Material to process »
- - -
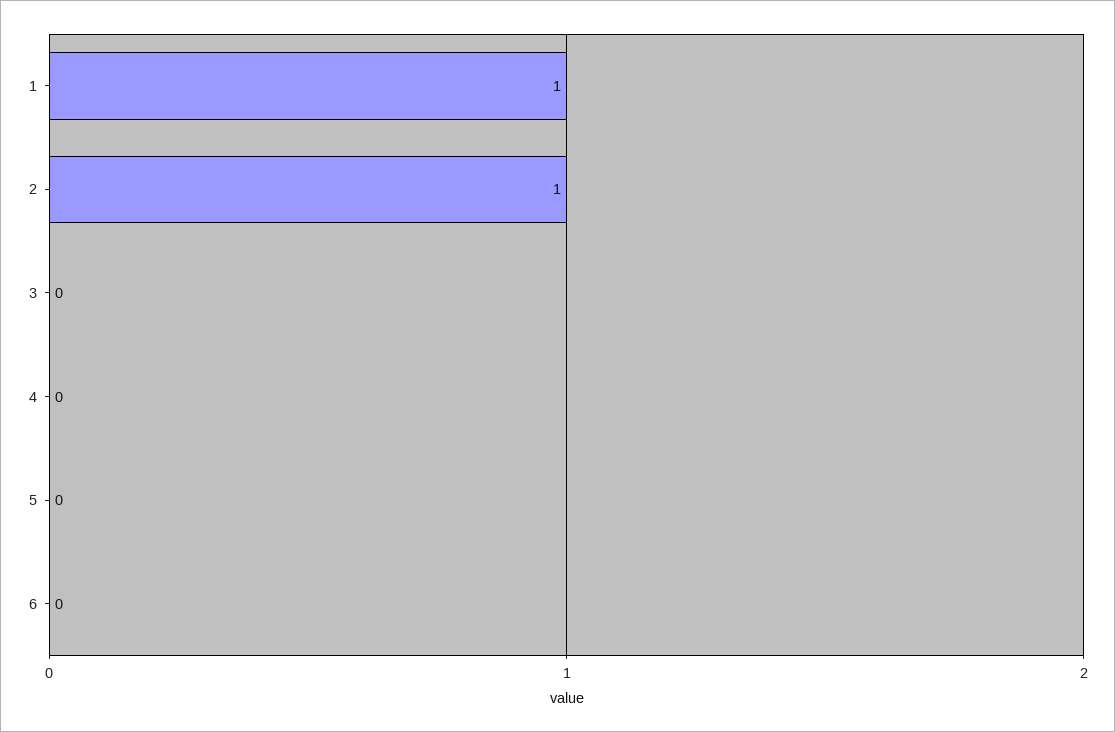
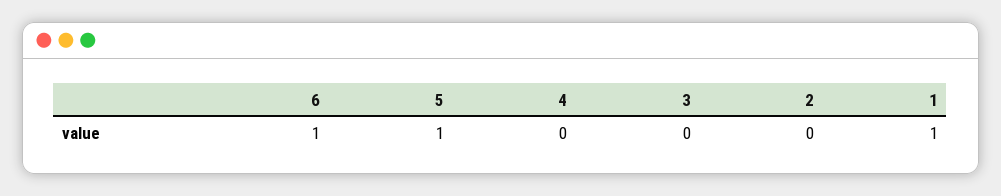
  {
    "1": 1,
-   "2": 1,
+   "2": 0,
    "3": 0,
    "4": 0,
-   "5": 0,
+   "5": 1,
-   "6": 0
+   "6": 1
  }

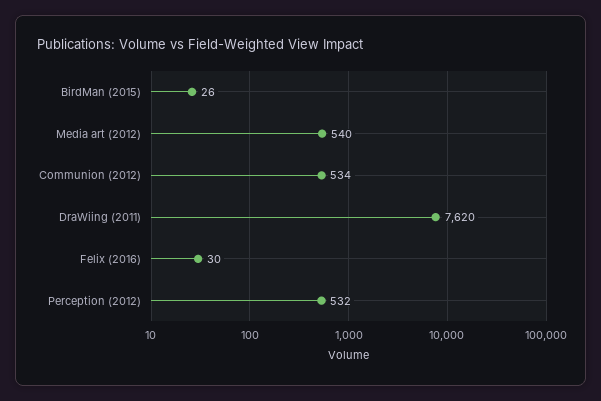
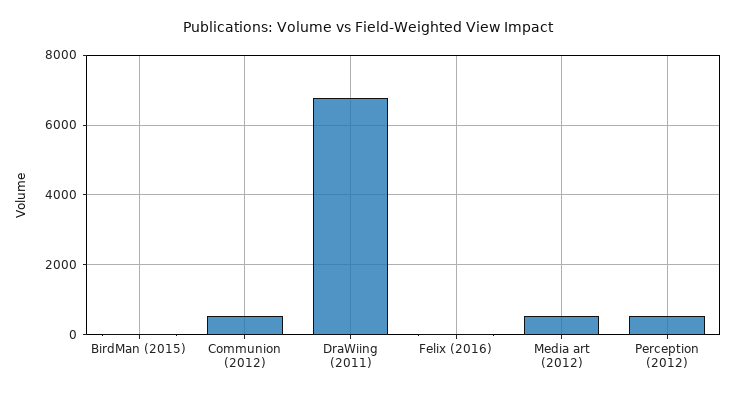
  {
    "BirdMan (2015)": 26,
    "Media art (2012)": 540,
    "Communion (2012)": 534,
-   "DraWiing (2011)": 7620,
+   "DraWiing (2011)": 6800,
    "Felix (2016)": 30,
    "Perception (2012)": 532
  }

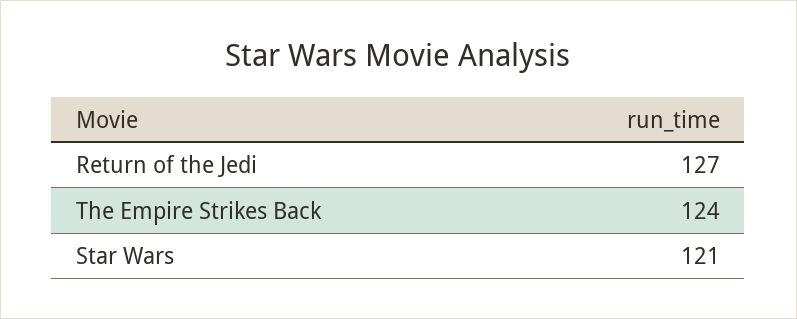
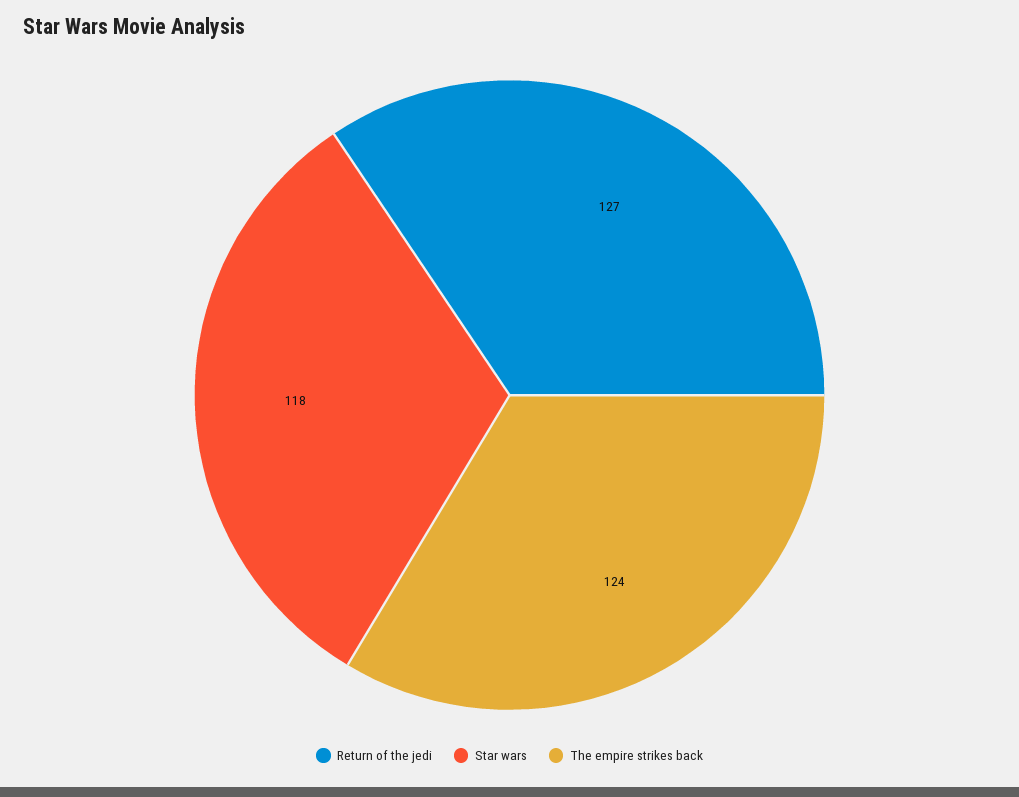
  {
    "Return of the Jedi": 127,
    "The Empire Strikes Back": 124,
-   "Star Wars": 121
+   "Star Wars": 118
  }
- - -
What is being asked »
Copy all the entries word for word. Omit any pictures.

The answer »
  {
    "1": 1,
-   "2": 1,
+   "2": 0,
    "3": 0,
    "4": 0,
-   "5": 0,
+   "5": 1,
-   "6": 0
+   "6": 1
  }

  {
    "BirdMan (2015)": 26,
    "Media art (2012)": 540,
    "Communion (2012)": 534,
-   "DraWiing (2011)": 7620,
+   "DraWiing (2011)": 6800,
    "Felix (2016)": 30,
    "Perception (2012)": 532
  }

  {
    "Return of the Jedi": 127,
    "The Empire Strikes Back": 124,
-   "Star Wars": 121
+   "Star Wars": 118
  }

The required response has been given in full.